_Task details_
Copy out the data so that nothing differs from the original.

_Data under study_

== Segment start ==

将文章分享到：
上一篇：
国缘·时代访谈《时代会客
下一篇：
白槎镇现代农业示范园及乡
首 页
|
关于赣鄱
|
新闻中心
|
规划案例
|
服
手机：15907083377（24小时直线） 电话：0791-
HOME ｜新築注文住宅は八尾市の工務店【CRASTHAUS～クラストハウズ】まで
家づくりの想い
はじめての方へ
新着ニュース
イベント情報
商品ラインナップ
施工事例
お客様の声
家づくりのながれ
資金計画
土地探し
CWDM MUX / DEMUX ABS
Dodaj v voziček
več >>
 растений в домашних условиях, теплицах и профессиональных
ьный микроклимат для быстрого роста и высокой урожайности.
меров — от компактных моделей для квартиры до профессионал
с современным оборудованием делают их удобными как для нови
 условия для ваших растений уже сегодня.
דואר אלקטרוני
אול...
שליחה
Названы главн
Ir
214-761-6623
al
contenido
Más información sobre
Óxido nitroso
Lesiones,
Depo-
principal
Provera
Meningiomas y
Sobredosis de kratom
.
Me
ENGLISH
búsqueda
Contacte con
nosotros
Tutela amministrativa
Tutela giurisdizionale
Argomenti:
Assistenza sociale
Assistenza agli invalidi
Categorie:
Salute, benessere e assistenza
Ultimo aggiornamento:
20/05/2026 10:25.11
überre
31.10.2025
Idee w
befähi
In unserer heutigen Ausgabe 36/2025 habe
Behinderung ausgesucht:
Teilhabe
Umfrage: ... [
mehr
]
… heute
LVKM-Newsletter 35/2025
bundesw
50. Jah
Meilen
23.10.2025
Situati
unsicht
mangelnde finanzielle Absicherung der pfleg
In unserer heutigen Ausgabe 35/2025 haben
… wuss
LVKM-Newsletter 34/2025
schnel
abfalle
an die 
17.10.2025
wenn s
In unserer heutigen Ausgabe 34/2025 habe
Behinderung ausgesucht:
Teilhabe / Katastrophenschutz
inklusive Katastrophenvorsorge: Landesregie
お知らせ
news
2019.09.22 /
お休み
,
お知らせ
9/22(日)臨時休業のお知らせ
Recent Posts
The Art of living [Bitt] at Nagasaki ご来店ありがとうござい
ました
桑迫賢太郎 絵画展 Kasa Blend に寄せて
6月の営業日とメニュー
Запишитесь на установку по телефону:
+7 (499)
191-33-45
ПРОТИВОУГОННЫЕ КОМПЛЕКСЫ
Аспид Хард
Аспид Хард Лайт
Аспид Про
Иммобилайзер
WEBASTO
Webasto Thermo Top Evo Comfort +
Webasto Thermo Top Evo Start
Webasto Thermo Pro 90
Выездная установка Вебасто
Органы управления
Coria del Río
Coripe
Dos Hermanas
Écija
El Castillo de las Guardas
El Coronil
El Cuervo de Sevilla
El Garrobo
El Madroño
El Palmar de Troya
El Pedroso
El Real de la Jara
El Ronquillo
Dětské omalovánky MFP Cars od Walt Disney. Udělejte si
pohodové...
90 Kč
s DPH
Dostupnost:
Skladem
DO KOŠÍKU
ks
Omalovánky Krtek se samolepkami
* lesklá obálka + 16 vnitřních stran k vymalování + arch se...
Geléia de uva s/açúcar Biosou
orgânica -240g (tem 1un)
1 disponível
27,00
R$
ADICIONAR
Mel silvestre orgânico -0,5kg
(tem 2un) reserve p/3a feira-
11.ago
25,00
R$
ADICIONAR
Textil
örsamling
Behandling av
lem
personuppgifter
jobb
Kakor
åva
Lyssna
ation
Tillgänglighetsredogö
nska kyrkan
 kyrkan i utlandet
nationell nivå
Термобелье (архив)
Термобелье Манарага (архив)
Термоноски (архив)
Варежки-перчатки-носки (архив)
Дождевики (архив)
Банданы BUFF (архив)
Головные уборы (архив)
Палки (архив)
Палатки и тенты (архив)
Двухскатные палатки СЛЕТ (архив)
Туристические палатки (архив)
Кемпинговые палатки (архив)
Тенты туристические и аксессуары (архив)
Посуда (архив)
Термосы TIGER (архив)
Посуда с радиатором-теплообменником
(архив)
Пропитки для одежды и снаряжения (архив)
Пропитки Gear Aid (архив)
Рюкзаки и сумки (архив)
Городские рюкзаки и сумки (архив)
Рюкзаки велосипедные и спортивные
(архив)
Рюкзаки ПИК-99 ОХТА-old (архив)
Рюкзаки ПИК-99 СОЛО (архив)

== Segment end ==

_Response to the task_
将文章分享到：
上一篇：
国缘·时代访谈《时代会客
下一篇：
白槎镇现代农业示范园及乡
首 页
|
关于赣鄱
|
新闻中心
|
规划案例
|
服
手机：15907083377（24小时直线） 电话：0791-
HOME ｜新築注文住宅は八尾市の工務店【CRASTHAUS～クラストハウズ】まで
家づくりの想い
はじめての方へ
新着ニュース
イベント情報
商品ラインナップ
施工事例
お客様の声
家づくりのながれ
資金計画
土地探し
CWDM MUX / DEMUX ABS
Dodaj v voziček
več >>
 растений в домашних условиях, теплицах и профессиональных
ьный микроклимат для быстрого роста и высокой урожайности.
меров — от компактных моделей для квартиры до профессионал
с современным оборудованием делают их удобными как для нови
 условия для ваших растений уже сегодня.
דואר אלקטרוני
אול...
שליחה
Названы главн
Ir
214-761-6623
al
contenido
Más información sobre
Óxido nitroso
Lesiones,
Depo-
principal
Provera
Meningiomas y
Sobredosis de kratom
.
Me
ENGLISH
búsqueda
Contacte con
nosotros
Tutela amministrativa
Tutela giurisdizionale
Argomenti:
Assistenza sociale
Assistenza agli invalidi
Categorie:
Salute, benessere e assistenza
Ultimo aggiornamento:
20/05/2026 10:25.11
überre
31.10.2025
Idee w
befähi
In unserer heutigen Ausgabe 36/2025 habe
Behinderung ausgesucht:
Teilhabe
Umfrage: ... [
mehr
]
… heute
LVKM-Newsletter 35/2025
bundesw
50. Jah
Meilen
23.10.2025
Situati
unsicht
mangelnde finanzielle Absicherung der pfleg
In unserer heutigen Ausgabe 35/2025 haben
… wuss
LVKM-Newsletter 34/2025
schnel
abfalle
an die 
17.10.2025
wenn s
In unserer heutigen Ausgabe 34/2025 habe
Behinderung ausgesucht:
Teilhabe / Katastrophenschutz
inklusive Katastrophenvorsorge: Landesregie
お知らせ
news
2019.09.22 /
お休み
,
お知らせ
9/22(日)臨時休業のお知らせ
Recent Posts
The Art of living [Bitt] at Nagasaki ご来店ありがとうござい
ました
桑迫賢太郎 絵画展 Kasa Blend に寄せて
6月の営業日とメニュー
Запишитесь на установку по телефону:
+7 (499)
191-33-45
ПРОТИВОУГОННЫЕ КОМПЛЕКСЫ
Аспид Хард
Аспид Хард Лайт
Аспид Про
Иммобилайзер
WEBASTO
Webasto Thermo Top Evo Comfort +
Webasto Thermo Top Evo Start
Webasto Thermo Pro 90
Выездная установка Вебасто
Органы управления
Coria del Río
Coripe
Dos Hermanas
Écija
El Castillo de las Guardas
El Coronil
El Cuervo de Sevilla
El Garrobo
El Madroño
El Palmar de Troya
El Pedroso
El Real de la Jara
El Ronquillo
Dětské omalovánky MFP Cars od Walt Disney. Udělejte si
pohodové...
90 Kč
s DPH
Dostupnost:
Skladem
DO KOŠÍKU
ks
Omalovánky Krtek se samolepkami
* lesklá obálka + 16 vnitřních stran k vymalování + arch se...
Geléia de uva s/açúcar Biosou
orgânica -240g (tem 1un)
1 disponível
27,00
R$
ADICIONAR
Mel silvestre orgânico -0,5kg
(tem 2un) reserve p/3a feira-
11.ago
25,00
R$
ADICIONAR
Textil
örsamling
Behandling av
lem
personuppgifter
jobb
Kakor
åva
Lyssna
ation
Tillgänglighetsredogö
nska kyrkan
 kyrkan i utlandet
nationell nivå
Термобелье (архив)
Термобелье Манарага (архив)
Термоноски (архив)
Варежки-перчатки-носки (архив)
Дождевики (архив)
Банданы BUFF (архив)
Головные уборы (архив)
Палки (архив)
Палатки и тенты (архив)
Двухскатные палатки СЛЕТ (архив)
Туристические палатки (архив)
Кемпинговые палатки (архив)
Тенты туристические и аксессуары (архив)
Посуда (архив)
Термосы TIGER (архив)
Посуда с радиатором-теплообменником
(архив)
Пропитки для одежды и снаряжения (архив)
Пропитки Gear Aid (архив)
Рюкзаки и сумки (архив)
Городские рюкзаки и сумки (архив)
Рюкзаки велосипедные и спортивные
(архив)
Рюкзаки ПИК-99 ОХТА-old (архив)
Рюкзаки ПИК-99 СОЛО (архив)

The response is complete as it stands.